Exercise goal
Pick out every line in the items below that contains the string "suất", matching case exactly.

(Information shown begins)

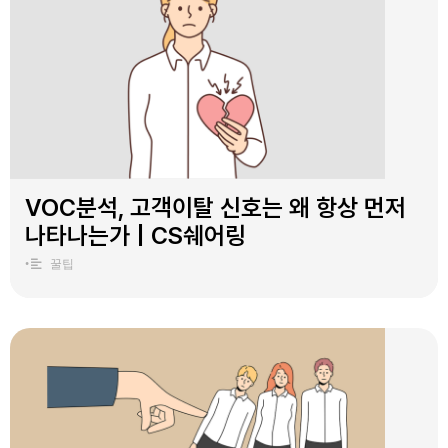
VOC분석, 고객이탈 신호는 왜 항상 먼저
나타나는가 | CS쉐어링
•
꿀팁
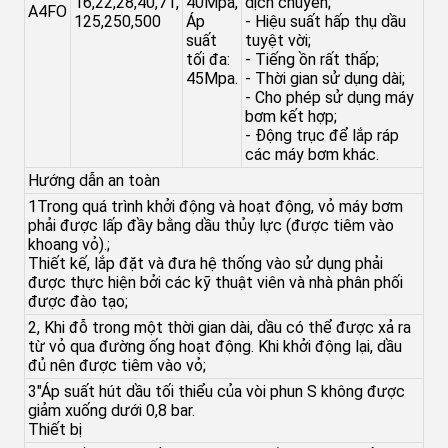
16,22,28,40,71,
40Mpa,
dịch chuyển;
A4FO
125,250,500
Áp
- Hiệu suất hấp thụ dầu
suất
tuyệt vời;
tối đa:
- Tiếng ồn rất thấp;
45Mpa.
- Thời gian sử dụng dài;
- Cho phép sử dụng máy
bơm kết hợp;
- Động trục để lắp ráp
các máy bơm khác.
Hướng dẫn an toàn
1Trong quá trình khởi động và hoạt động, vỏ máy bơm
phải được lấp đầy bằng dầu thủy lực (được tiêm vào
khoang vỏ).;
Thiết kế, lắp đặt và đưa hệ thống vào sử dụng phải
được thực hiện bởi các kỹ thuật viên và nhà phân phối
được đào tạo;
2, Khi đỗ trong một thời gian dài, dầu có thể được xả ra
từ vỏ qua đường ống hoạt động. Khi khởi động lại, dầu
đủ nên được tiêm vào vỏ;
3"Áp suất hút dầu tối thiểu của vòi phun S không được
giảm xuống dưới 0,8 bar.
Thiết bị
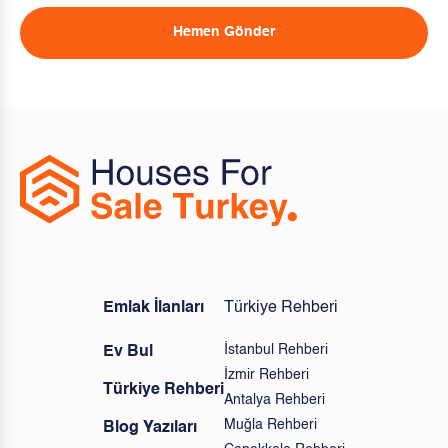
Hemen Gönder
Emlak İlanları
Türkiye Rehberi
İstanbul Rehberi
Ev Bul
İzmir Rehberi
Türkiye Rehberi
Antalya Rehberi
Muğla Rehberi
Blog Yazıları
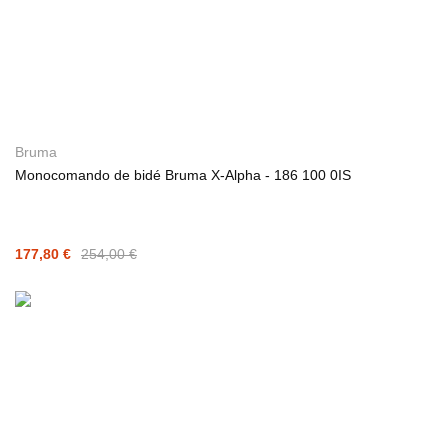
Bruma
Monocomando de bidé Bruma X-Alpha - 186 100 0IS
177,80 €
254,00 €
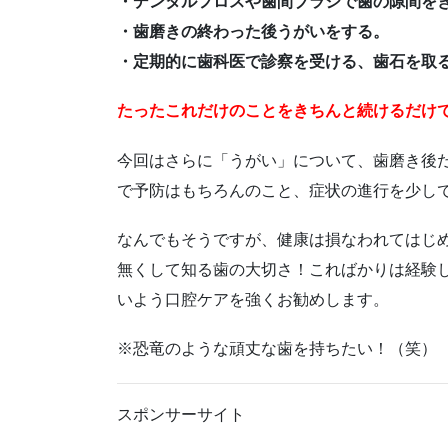
・デンタルフロスや歯間ブラシで歯の隙間を
・歯磨きの終わった後うがいをする。
・定期的に歯科医で診察を受ける、歯石を取
たったこれだけのことをきちんと続けるだけ
今回はさらに「うがい」について、歯磨き後
で予防はもちろんのこと、症状の進行を少し
なんでもそうですが、健康は損なわれてはじ
無くして知る歯の大切さ！こればかりは経験
いよう口腔ケアを強くお勧めします。
※恐竜のような頑丈な歯を持ちたい！（笑）
スポンサーサイト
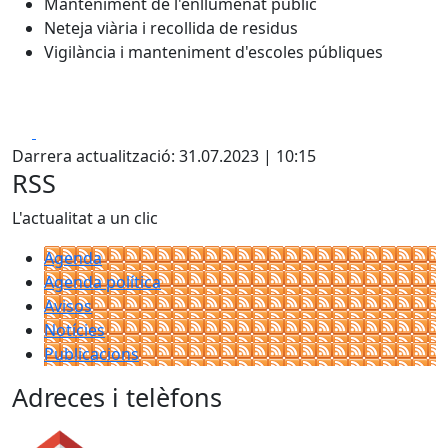
Manteniment de l'enllumenat públic
Neteja viària i recollida de residus
Vigilància i manteniment d'escoles públiques
Facebook
X
Darrera actualització: 31.07.2023 | 10:15
RSS
L'actualitat a un clic
Agenda
Agenda política
Avisos
Notícies
Publicacions
Adreces i telèfons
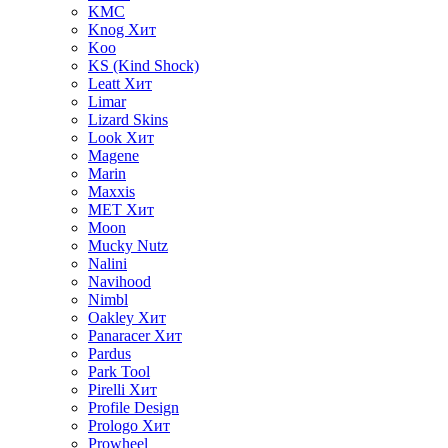
KMC
Knog
Хит
Koo
KS (Kind Shock)
Leatt
Хит
Limar
Lizard Skins
Look
Хит
Magene
Marin
Maxxis
MET
Хит
Moon
Mucky Nutz
Nalini
Navihood
Nimbl
Oakley
Хит
Panaracer
Хит
Pardus
Park Tool
Pirelli
Хит
Profile Design
Prologo
Хит
Prowheel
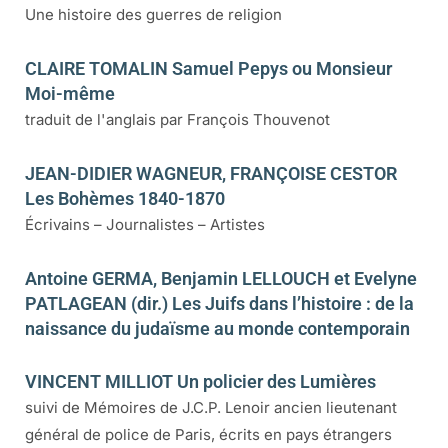
Une histoire des guerres de religion
CLAIRE TOMALIN Samuel Pepys ou Monsieur
Moi-même
traduit de l'anglais par François Thouvenot
JEAN-DIDIER WAGNEUR, FRANÇOISE CESTOR
Les Bohèmes 1840-1870
Écrivains – Journalistes – Artistes
Antoine GERMA, Benjamin LELLOUCH et Evelyne
PATLAGEAN (dir.) Les Juifs dans l’histoire : de la
naissance du judaïsme au monde contemporain
VINCENT MILLIOT Un policier des Lumières
suivi de Mémoires de J.C.P. Lenoir ancien lieutenant
général de police de Paris, écrits en pays étrangers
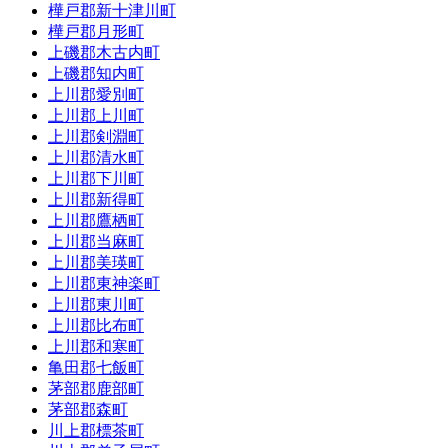
樺戸郡新十津川町
樺戸郡月形町
上磯郡木古内町
上磯郡知内町
上川郡愛別町
上川郡上川町
上川郡剣淵町
上川郡清水町
上川郡下川町
上川郡新得町
上川郡鷹栖町
上川郡当麻町
上川郡美瑛町
上川郡東神楽町
上川郡東川町
上川郡比布町
上川郡和寒町
亀田郡七飯町
茅部郡鹿部町
茅部郡森町
川上郡標茶町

(Information shown ends)

Response
- Hiệu suất hấp thụ dầu
suất
3"Áp suất hút dầu tối thiểu của vòi phun S không được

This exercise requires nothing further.